Mr. Clinton's lies often get him in trouble, as those familiar with the scandals of his presidency know. That night at the Jockey Club, Mr. Branch reports, Mr. Clinton went on "gasping" that "Tyrrell had brought two young teenage girls with him like shields, which made it hard to fend him off."

Well, fending off intruders at a presidential meal is something the Secret Service does very well. Obviously, The Post's report is accurate. I was invited over by Mr. Clinton. He bounded across the room, and I immediately introduced him to my daughter and her friend, whereupon he talked about his daughter's trip to camp. "Shields," indeed - actually Mr. Clinton had invited them over, too.

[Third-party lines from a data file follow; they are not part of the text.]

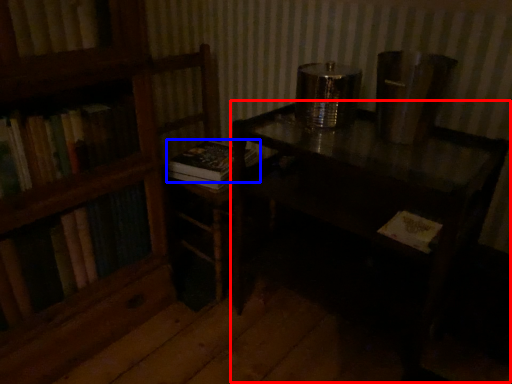
Question: Which point is closer to the camera, table (highlighted by a red box) or book (highlighted by a blue box)?

Choices:
 (A) table
 (B) book

Answer: (A)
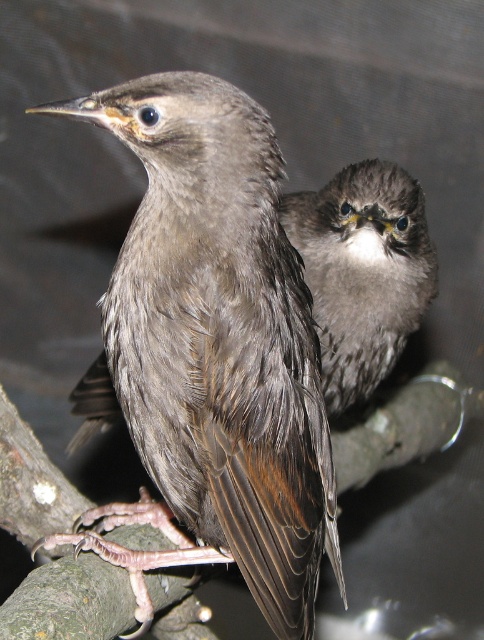
Question: Does brown feathered bird at center have a lesser width compared to fuzzy gray bird at upper right?

Choices:
 (A) yes
 (B) no

Answer: (B)

Question: Can you confirm if brown feathered bird at center is positioned below dark gray feathers at center?

Choices:
 (A) no
 (B) yes

Answer: (B)

Question: Which is nearer to the brown feathered bird at center?

Choices:
 (A) fuzzy gray bird at upper right
 (B) dark gray feathers at center

Answer: (A)

Question: Which of the following is the closest to the observer?

Choices:
 (A) brown feathered bird at center
 (B) dark gray feathers at center

Answer: (A)

Question: Which of these objects is positioned farthest from the fuzzy gray bird at upper right?

Choices:
 (A) dark gray feathers at center
 (B) brown feathered bird at center

Answer: (B)

Question: Can you confirm if dark gray feathers at center is smaller than fuzzy gray bird at upper right?

Choices:
 (A) yes
 (B) no

Answer: (A)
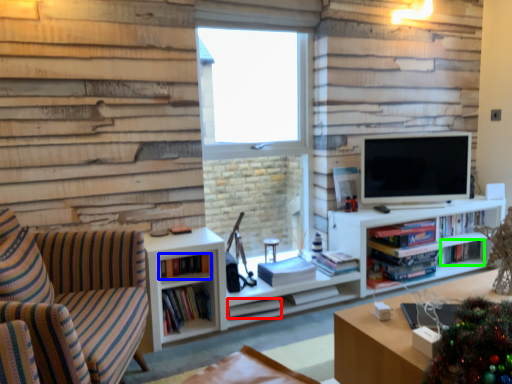
Question: Based on their relative distances, which object is nearer to book (highlighted by a red box)? Choose from book (highlighted by a blue box) and book (highlighted by a green box).

Choices:
 (A) book
 (B) book

Answer: (A)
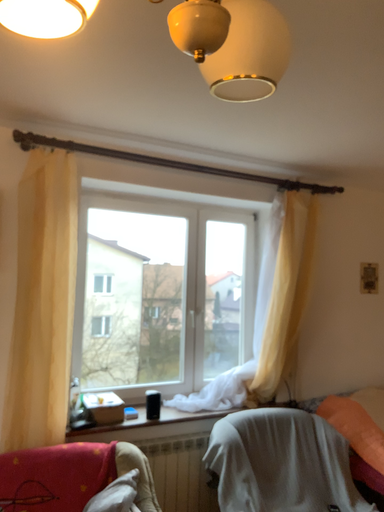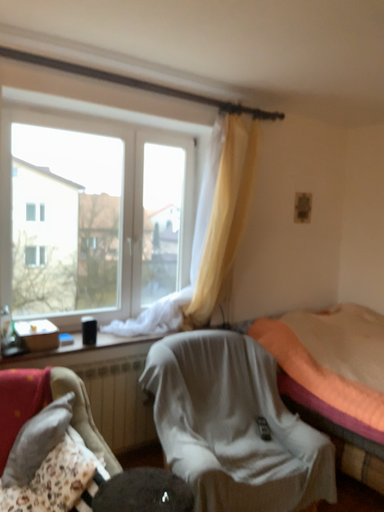
Question: Which way did the camera rotate in the video?

Choices:
 (A) rotated right
 (B) rotated left

Answer: (A)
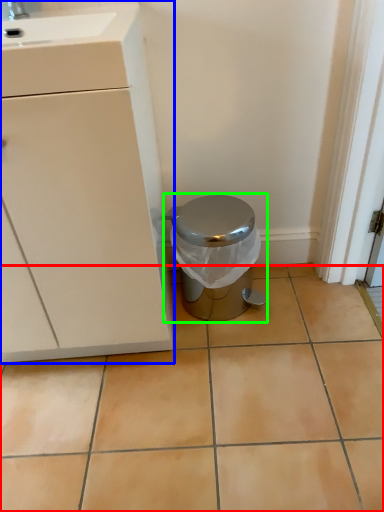
Question: Which is farther away from ceramic tile (highlighted by a red box)? cabinetry (highlighted by a blue box) or waste container (highlighted by a green box)?

Choices:
 (A) cabinetry
 (B) waste container

Answer: (A)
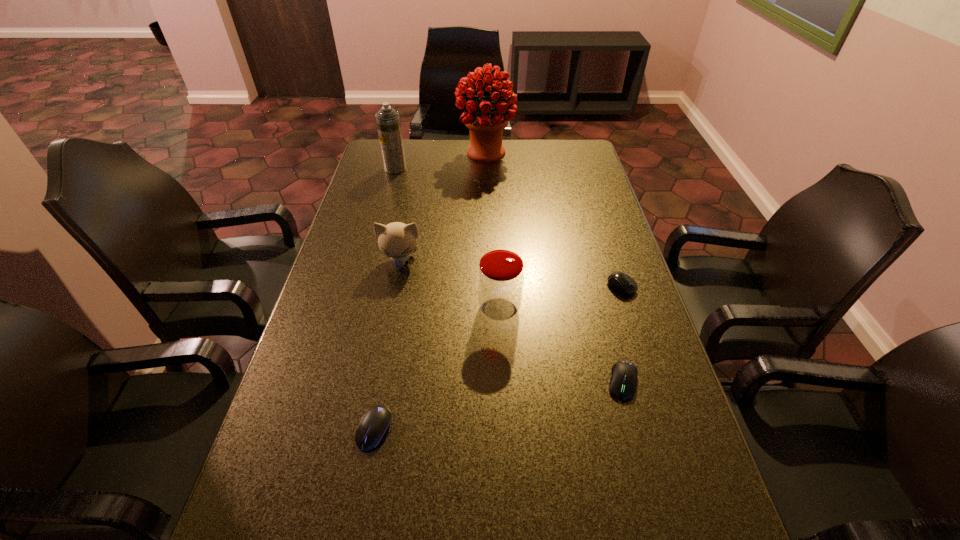
You are a GUI agent. You are given a task and a screenshot of the screen. Output one action in this format:
    pyautogui.click(x=<x>, y=<y>)
    Task: Click on the free space between the farthest computer mouse and the sixth farthest object
    
    Given the screenshot: What is the action you would take?
    pyautogui.click(x=622, y=334)

The width and height of the screenshot is (960, 540). I want to click on vacant space that is in between the nearest object and the third tallest object, so click(437, 369).

This screenshot has height=540, width=960. What are the coordinates of `object that ranks as the fifth closest to the bouquet` in the screenshot? It's located at coord(623,382).

In order to click on object that can be found as the sixth closest to the aerosol can in this screenshot , I will do `click(623, 382)`.

Image resolution: width=960 pixels, height=540 pixels. I want to click on the second closest computer mouse to the nearest computer mouse, so click(621, 282).

Identify the location of computer mouse that can be found as the closest to the second nearest object. This screenshot has width=960, height=540. (621, 282).

I want to click on free spot that satisfies the following two spatial constraints: 1. on the back side of the nearest computer mouse; 2. on the left side of the fifth shortest object, so click(396, 309).

Where is `vacant position in the image that satisfies the following two spatial constraints: 1. on the face of the fifth nearest object; 2. on the left side of the second farthest computer mouse`? The width and height of the screenshot is (960, 540). vacant position in the image that satisfies the following two spatial constraints: 1. on the face of the fifth nearest object; 2. on the left side of the second farthest computer mouse is located at coordinates (377, 381).

Image resolution: width=960 pixels, height=540 pixels. Identify the location of vacant space that satisfies the following two spatial constraints: 1. on the face of the third tallest object; 2. on the right side of the kitten. (392, 309).

Identify the location of free point that satisfies the following two spatial constraints: 1. on the face of the kitten; 2. on the right side of the nearest object. (368, 430).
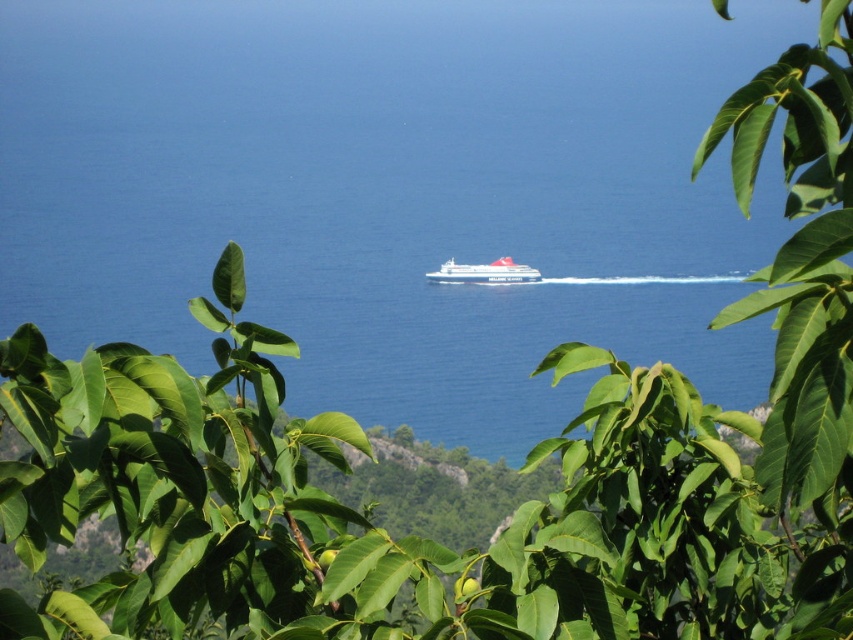
Can you confirm if blue liquid water at center is shorter than white glossy ferry at center?

No.

Between point (641, 131) and point (463, 275), which one is positioned in front?

Point (463, 275) is more forward.

Where is `blue liquid water at center`? The width and height of the screenshot is (853, 640). blue liquid water at center is located at coordinates (392, 192).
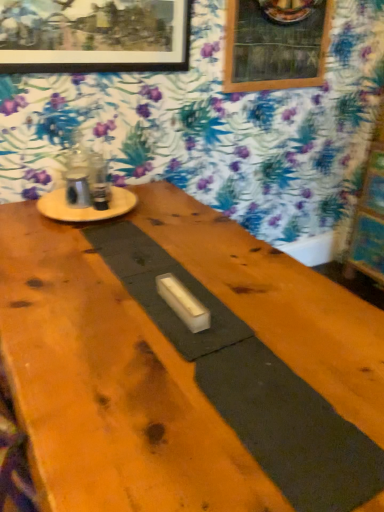
Question: In terms of height, does wooden round table at upper left look taller or shorter compared to wooden picture frame at upper center, positioned as the first picture frame in back-to-front order?

Choices:
 (A) short
 (B) tall

Answer: (A)

Question: Would you say wooden round table at upper left is to the left or to the right of wooden picture frame at upper center, the first picture frame from the right, in the picture?

Choices:
 (A) left
 (B) right

Answer: (A)

Question: Based on their relative distances, which object is nearer to the wooden picture frame at upper center, the 2th picture frame positioned from the front?

Choices:
 (A) wooden picture frame at upper left, the 2th picture frame from the right
 (B) wooden round table at upper left
 (C) wooden bulletin board at right
 (D) smooth wood table at center

Answer: (A)

Question: Which object is the closest to the wooden picture frame at upper left, the first picture frame viewed from the left?

Choices:
 (A) wooden bulletin board at right
 (B) smooth wood table at center
 (C) wooden picture frame at upper center, the first picture frame from the right
 (D) wooden round table at upper left

Answer: (C)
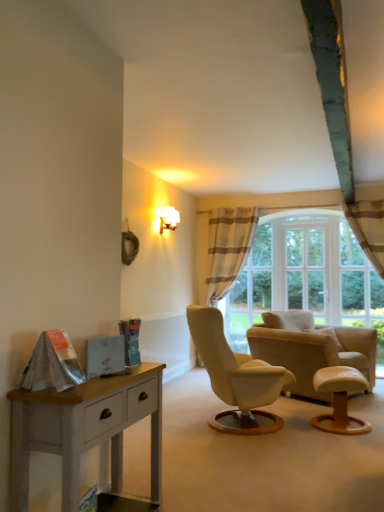
Question: Is white glass window at center far from light brown wooden stool at lower right?

Choices:
 (A) no
 (B) yes

Answer: (B)

Question: Considering the relative sizes of white glass window at center and light brown wooden stool at lower right in the image provided, is white glass window at center shorter than light brown wooden stool at lower right?

Choices:
 (A) no
 (B) yes

Answer: (A)

Question: From the image's perspective, is white glass window at center under light brown wooden stool at lower right?

Choices:
 (A) yes
 (B) no

Answer: (B)

Question: From a real-world perspective, is white glass window at center over light brown wooden stool at lower right?

Choices:
 (A) no
 (B) yes

Answer: (B)

Question: Is white glass window at center beside light brown wooden stool at lower right?

Choices:
 (A) yes
 (B) no

Answer: (B)

Question: From their relative heights in the image, would you say light brown wooden stool at lower right is taller or shorter than striped fabric curtain at center?

Choices:
 (A) short
 (B) tall

Answer: (A)

Question: Considering the positions of light brown wooden stool at lower right and striped fabric curtain at center in the image, is light brown wooden stool at lower right bigger or smaller than striped fabric curtain at center?

Choices:
 (A) big
 (B) small

Answer: (B)

Question: Does point (x=334, y=394) appear closer or farther from the camera than point (x=228, y=234)?

Choices:
 (A) closer
 (B) farther

Answer: (A)

Question: Would you say light brown wooden stool at lower right is inside or outside striped fabric curtain at center?

Choices:
 (A) outside
 (B) inside

Answer: (A)

Question: Would you say white painted wood nightstand at lower left is to the left or to the right of white ribbed radiator at center in the picture?

Choices:
 (A) left
 (B) right

Answer: (A)

Question: Would you say white painted wood nightstand at lower left is inside or outside white ribbed radiator at center?

Choices:
 (A) inside
 (B) outside

Answer: (B)

Question: Is white painted wood nightstand at lower left bigger or smaller than white ribbed radiator at center?

Choices:
 (A) small
 (B) big

Answer: (A)

Question: Considering their positions, is white painted wood nightstand at lower left located in front of or behind white ribbed radiator at center?

Choices:
 (A) behind
 (B) front

Answer: (B)

Question: Is light brown wooden stool at lower right bigger or smaller than white painted wood nightstand at lower left?

Choices:
 (A) small
 (B) big

Answer: (A)

Question: Looking at their shapes, would you say light brown wooden stool at lower right is wider or thinner than white painted wood nightstand at lower left?

Choices:
 (A) thin
 (B) wide

Answer: (B)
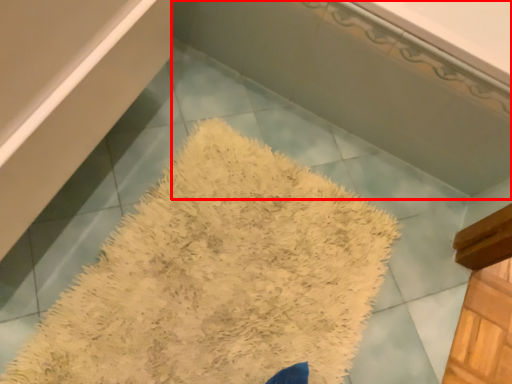
Question: Where is bath (annotated by the red box) located in relation to bath mat in the image?

Choices:
 (A) right
 (B) left

Answer: (A)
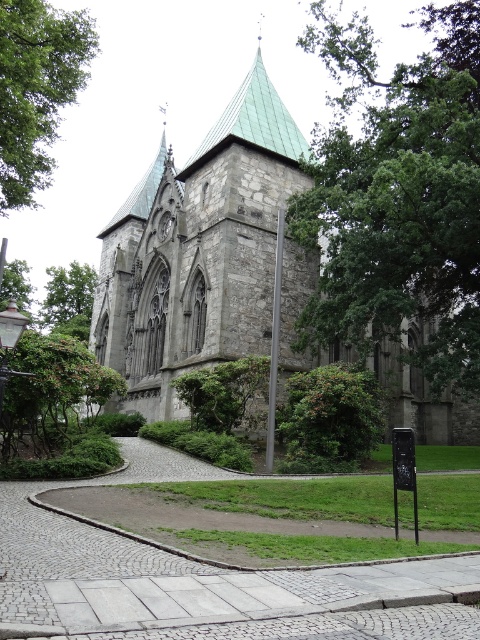
How far apart are green leafy tree at upper right and green leafy bush at center?

green leafy tree at upper right is 19.95 meters from green leafy bush at center.

Which is below, green leafy tree at upper right or green leafy bush at center?

green leafy bush at center is lower down.

This screenshot has height=640, width=480. Find the location of `green leafy tree at upper right`. green leafy tree at upper right is located at coordinates (399, 195).

Image resolution: width=480 pixels, height=640 pixels. I want to click on green leafy tree at upper right, so click(x=399, y=195).

Describe the element at coordinates (197, 252) in the screenshot. I see `stone church at center` at that location.

Is point (409, 387) closer to viewer compared to point (453, 282)?

No, (409, 387) is further to viewer.

Describe the element at coordinates (197, 252) in the screenshot. I see `stone church at center` at that location.

The height and width of the screenshot is (640, 480). Identify the location of stone church at center. click(x=197, y=252).

Is stone church at center positioned in front of green leafy tree at upper left?

No, it is not.

Is point (251, 275) positioned after point (4, 138)?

One would think that Mr. Branch, who by 1995 had been with the president frequently, would have understood one does not breach a Secret Service barrier. Why make me out to be a boor in an episode that is so patently absurd? Moreover, why mischaracterize a magazine piece that any curious reader can see has been mischaracterized? Is Taylor Branch (sounds like an upscale bourbon, no?) a willing accomplice with Mr. Clinton in defaming a Clinton critic, or is he another of Mr. Clinton's episodic apologists, whom the ex-president uses for his own purposes? I believe the latter, and I shall commiserate with him if ever he returns my telephone calls. But Mr. Branch's readers should beware. This book is very unreliable.

R. Emmett Tyrrell Jr. is the founder and editor-in-chief of the American Spectator and an adjunct scholar at the Hudson Institute.